* SOURCE DATA:
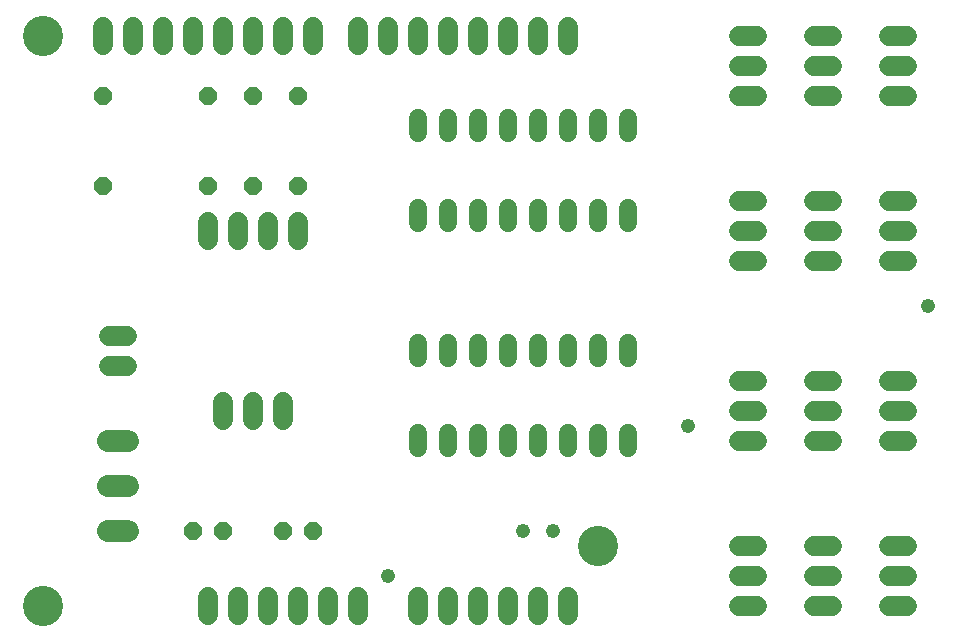
<source format=gts>
G75*
G70*
%OFA0B0*%
%FSLAX24Y24*%
%IPPOS*%
%LPD*%
%AMOC8*
5,1,8,0,0,1.08239X$1,22.5*
%
%ADD10C,0.1340*%
%ADD11C,0.0680*%
%ADD12C,0.0600*%
%ADD13OC8,0.0600*%
%ADD14C,0.0740*%
%ADD15C,0.0476*%
D10*
X001101Y001494D03*
X019601Y003494D03*
X001101Y020494D03*
D11*
X003101Y020794D02*
X003101Y020194D01*
X004101Y020194D02*
X004101Y020794D01*
X005101Y020794D02*
X005101Y020194D01*
X006101Y020194D02*
X006101Y020794D01*
X007101Y020794D02*
X007101Y020194D01*
X008101Y020194D02*
X008101Y020794D01*
X009101Y020794D02*
X009101Y020194D01*
X010101Y020194D02*
X010101Y020794D01*
X011601Y020794D02*
X011601Y020194D01*
X012601Y020194D02*
X012601Y020794D01*
X013601Y020794D02*
X013601Y020194D01*
X014601Y020194D02*
X014601Y020794D01*
X015601Y020794D02*
X015601Y020194D01*
X016601Y020194D02*
X016601Y020794D01*
X017601Y020794D02*
X017601Y020194D01*
X018601Y020194D02*
X018601Y020794D01*
X024301Y020494D02*
X024901Y020494D01*
X024901Y019494D02*
X024301Y019494D01*
X024301Y018494D02*
X024901Y018494D01*
X026801Y018494D02*
X027401Y018494D01*
X027401Y019494D02*
X026801Y019494D01*
X026801Y020494D02*
X027401Y020494D01*
X029301Y020494D02*
X029901Y020494D01*
X029901Y019494D02*
X029301Y019494D01*
X029301Y018494D02*
X029901Y018494D01*
X029901Y014994D02*
X029301Y014994D01*
X029301Y013994D02*
X029901Y013994D01*
X029901Y012994D02*
X029301Y012994D01*
X027401Y012994D02*
X026801Y012994D01*
X026801Y013994D02*
X027401Y013994D01*
X027401Y014994D02*
X026801Y014994D01*
X024901Y014994D02*
X024301Y014994D01*
X024301Y013994D02*
X024901Y013994D01*
X024901Y012994D02*
X024301Y012994D01*
X024301Y008994D02*
X024901Y008994D01*
X024901Y007994D02*
X024301Y007994D01*
X024301Y006994D02*
X024901Y006994D01*
X026801Y006994D02*
X027401Y006994D01*
X027401Y007994D02*
X026801Y007994D01*
X026801Y008994D02*
X027401Y008994D01*
X029301Y008994D02*
X029901Y008994D01*
X029901Y007994D02*
X029301Y007994D01*
X029301Y006994D02*
X029901Y006994D01*
X029901Y003494D02*
X029301Y003494D01*
X029301Y002494D02*
X029901Y002494D01*
X029901Y001494D02*
X029301Y001494D01*
X027401Y001494D02*
X026801Y001494D01*
X026801Y002494D02*
X027401Y002494D01*
X027401Y003494D02*
X026801Y003494D01*
X024901Y003494D02*
X024301Y003494D01*
X024301Y002494D02*
X024901Y002494D01*
X024901Y001494D02*
X024301Y001494D01*
X018601Y001794D02*
X018601Y001194D01*
X017601Y001194D02*
X017601Y001794D01*
X016601Y001794D02*
X016601Y001194D01*
X015601Y001194D02*
X015601Y001794D01*
X014601Y001794D02*
X014601Y001194D01*
X013601Y001194D02*
X013601Y001794D01*
X011601Y001794D02*
X011601Y001194D01*
X010601Y001194D02*
X010601Y001794D01*
X009601Y001794D02*
X009601Y001194D01*
X008601Y001194D02*
X008601Y001794D01*
X007601Y001794D02*
X007601Y001194D01*
X006601Y001194D02*
X006601Y001794D01*
X007101Y007694D02*
X007101Y008294D01*
X008101Y008294D02*
X008101Y007694D01*
X009101Y007694D02*
X009101Y008294D01*
X003901Y009494D02*
X003301Y009494D01*
X003301Y010494D02*
X003901Y010494D01*
X006601Y013694D02*
X006601Y014294D01*
X007601Y014294D02*
X007601Y013694D01*
X008601Y013694D02*
X008601Y014294D01*
X009601Y014294D02*
X009601Y013694D01*
D12*
X013601Y014234D02*
X013601Y014754D01*
X014601Y014754D02*
X014601Y014234D01*
X015601Y014234D02*
X015601Y014754D01*
X016601Y014754D02*
X016601Y014234D01*
X017601Y014234D02*
X017601Y014754D01*
X018601Y014754D02*
X018601Y014234D01*
X019601Y014234D02*
X019601Y014754D01*
X020601Y014754D02*
X020601Y014234D01*
X020601Y017234D02*
X020601Y017754D01*
X019601Y017754D02*
X019601Y017234D01*
X018601Y017234D02*
X018601Y017754D01*
X017601Y017754D02*
X017601Y017234D01*
X016601Y017234D02*
X016601Y017754D01*
X015601Y017754D02*
X015601Y017234D01*
X014601Y017234D02*
X014601Y017754D01*
X013601Y017754D02*
X013601Y017234D01*
X013601Y010254D02*
X013601Y009734D01*
X014601Y009734D02*
X014601Y010254D01*
X015601Y010254D02*
X015601Y009734D01*
X016601Y009734D02*
X016601Y010254D01*
X017601Y010254D02*
X017601Y009734D01*
X018601Y009734D02*
X018601Y010254D01*
X019601Y010254D02*
X019601Y009734D01*
X020601Y009734D02*
X020601Y010254D01*
X020601Y007254D02*
X020601Y006734D01*
X019601Y006734D02*
X019601Y007254D01*
X018601Y007254D02*
X018601Y006734D01*
X017601Y006734D02*
X017601Y007254D01*
X016601Y007254D02*
X016601Y006734D01*
X015601Y006734D02*
X015601Y007254D01*
X014601Y007254D02*
X014601Y006734D01*
X013601Y006734D02*
X013601Y007254D01*
D13*
X010101Y003994D03*
X009101Y003994D03*
X007101Y003994D03*
X006101Y003994D03*
X006601Y015494D03*
X008101Y015494D03*
X009601Y015494D03*
X009601Y018494D03*
X008101Y018494D03*
X006601Y018494D03*
X003101Y018494D03*
X003101Y015494D03*
D14*
X003271Y006994D02*
X003931Y006994D01*
X003931Y005494D02*
X003271Y005494D01*
X003271Y003994D02*
X003931Y003994D01*
D15*
X012601Y002494D03*
X017101Y003994D03*
X018101Y003994D03*
X022601Y007494D03*
X030601Y011494D03*
M02*

</source>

* WORK INSTRUCTIONS: Transcribe the full listing above exactly as it stands, minus the pictures.

* SOLUTION BELOW:
<source format=gts>
G75*
G70*
%OFA0B0*%
%FSLAX24Y24*%
%IPPOS*%
%LPD*%
%AMOC8*
5,1,8,0,0,1.08239X$1,22.5*
%
%ADD10C,0.1340*%
%ADD11C,0.0680*%
%ADD12C,0.0600*%
%ADD13OC8,0.0600*%
%ADD14C,0.0740*%
%ADD15C,0.0476*%
D10*
X001101Y001494D03*
X019601Y003494D03*
X001101Y020494D03*
D11*
X003101Y020794D02*
X003101Y020194D01*
X004101Y020194D02*
X004101Y020794D01*
X005101Y020794D02*
X005101Y020194D01*
X006101Y020194D02*
X006101Y020794D01*
X007101Y020794D02*
X007101Y020194D01*
X008101Y020194D02*
X008101Y020794D01*
X009101Y020794D02*
X009101Y020194D01*
X010101Y020194D02*
X010101Y020794D01*
X011601Y020794D02*
X011601Y020194D01*
X012601Y020194D02*
X012601Y020794D01*
X013601Y020794D02*
X013601Y020194D01*
X014601Y020194D02*
X014601Y020794D01*
X015601Y020794D02*
X015601Y020194D01*
X016601Y020194D02*
X016601Y020794D01*
X017601Y020794D02*
X017601Y020194D01*
X018601Y020194D02*
X018601Y020794D01*
X024301Y020494D02*
X024901Y020494D01*
X024901Y019494D02*
X024301Y019494D01*
X024301Y018494D02*
X024901Y018494D01*
X026801Y018494D02*
X027401Y018494D01*
X027401Y019494D02*
X026801Y019494D01*
X026801Y020494D02*
X027401Y020494D01*
X029301Y020494D02*
X029901Y020494D01*
X029901Y019494D02*
X029301Y019494D01*
X029301Y018494D02*
X029901Y018494D01*
X029901Y014994D02*
X029301Y014994D01*
X029301Y013994D02*
X029901Y013994D01*
X029901Y012994D02*
X029301Y012994D01*
X027401Y012994D02*
X026801Y012994D01*
X026801Y013994D02*
X027401Y013994D01*
X027401Y014994D02*
X026801Y014994D01*
X024901Y014994D02*
X024301Y014994D01*
X024301Y013994D02*
X024901Y013994D01*
X024901Y012994D02*
X024301Y012994D01*
X024301Y008994D02*
X024901Y008994D01*
X024901Y007994D02*
X024301Y007994D01*
X024301Y006994D02*
X024901Y006994D01*
X026801Y006994D02*
X027401Y006994D01*
X027401Y007994D02*
X026801Y007994D01*
X026801Y008994D02*
X027401Y008994D01*
X029301Y008994D02*
X029901Y008994D01*
X029901Y007994D02*
X029301Y007994D01*
X029301Y006994D02*
X029901Y006994D01*
X029901Y003494D02*
X029301Y003494D01*
X029301Y002494D02*
X029901Y002494D01*
X029901Y001494D02*
X029301Y001494D01*
X027401Y001494D02*
X026801Y001494D01*
X026801Y002494D02*
X027401Y002494D01*
X027401Y003494D02*
X026801Y003494D01*
X024901Y003494D02*
X024301Y003494D01*
X024301Y002494D02*
X024901Y002494D01*
X024901Y001494D02*
X024301Y001494D01*
X018601Y001794D02*
X018601Y001194D01*
X017601Y001194D02*
X017601Y001794D01*
X016601Y001794D02*
X016601Y001194D01*
X015601Y001194D02*
X015601Y001794D01*
X014601Y001794D02*
X014601Y001194D01*
X013601Y001194D02*
X013601Y001794D01*
X011601Y001794D02*
X011601Y001194D01*
X010601Y001194D02*
X010601Y001794D01*
X009601Y001794D02*
X009601Y001194D01*
X008601Y001194D02*
X008601Y001794D01*
X007601Y001794D02*
X007601Y001194D01*
X006601Y001194D02*
X006601Y001794D01*
X007101Y007694D02*
X007101Y008294D01*
X008101Y008294D02*
X008101Y007694D01*
X009101Y007694D02*
X009101Y008294D01*
X003901Y009494D02*
X003301Y009494D01*
X003301Y010494D02*
X003901Y010494D01*
X006601Y013694D02*
X006601Y014294D01*
X007601Y014294D02*
X007601Y013694D01*
X008601Y013694D02*
X008601Y014294D01*
X009601Y014294D02*
X009601Y013694D01*
D12*
X013601Y014234D02*
X013601Y014754D01*
X014601Y014754D02*
X014601Y014234D01*
X015601Y014234D02*
X015601Y014754D01*
X016601Y014754D02*
X016601Y014234D01*
X017601Y014234D02*
X017601Y014754D01*
X018601Y014754D02*
X018601Y014234D01*
X019601Y014234D02*
X019601Y014754D01*
X020601Y014754D02*
X020601Y014234D01*
X020601Y017234D02*
X020601Y017754D01*
X019601Y017754D02*
X019601Y017234D01*
X018601Y017234D02*
X018601Y017754D01*
X017601Y017754D02*
X017601Y017234D01*
X016601Y017234D02*
X016601Y017754D01*
X015601Y017754D02*
X015601Y017234D01*
X014601Y017234D02*
X014601Y017754D01*
X013601Y017754D02*
X013601Y017234D01*
X013601Y010254D02*
X013601Y009734D01*
X014601Y009734D02*
X014601Y010254D01*
X015601Y010254D02*
X015601Y009734D01*
X016601Y009734D02*
X016601Y010254D01*
X017601Y010254D02*
X017601Y009734D01*
X018601Y009734D02*
X018601Y010254D01*
X019601Y010254D02*
X019601Y009734D01*
X020601Y009734D02*
X020601Y010254D01*
X020601Y007254D02*
X020601Y006734D01*
X019601Y006734D02*
X019601Y007254D01*
X018601Y007254D02*
X018601Y006734D01*
X017601Y006734D02*
X017601Y007254D01*
X016601Y007254D02*
X016601Y006734D01*
X015601Y006734D02*
X015601Y007254D01*
X014601Y007254D02*
X014601Y006734D01*
X013601Y006734D02*
X013601Y007254D01*
D13*
X010101Y003994D03*
X009101Y003994D03*
X007101Y003994D03*
X006101Y003994D03*
X006601Y015494D03*
X008101Y015494D03*
X009601Y015494D03*
X009601Y018494D03*
X008101Y018494D03*
X006601Y018494D03*
X003101Y018494D03*
X003101Y015494D03*
D14*
X003271Y006994D02*
X003931Y006994D01*
X003931Y005494D02*
X003271Y005494D01*
X003271Y003994D02*
X003931Y003994D01*
D15*
X012601Y002494D03*
X017101Y003994D03*
X018101Y003994D03*
X022601Y007494D03*
X030601Y011494D03*
M02*

</source>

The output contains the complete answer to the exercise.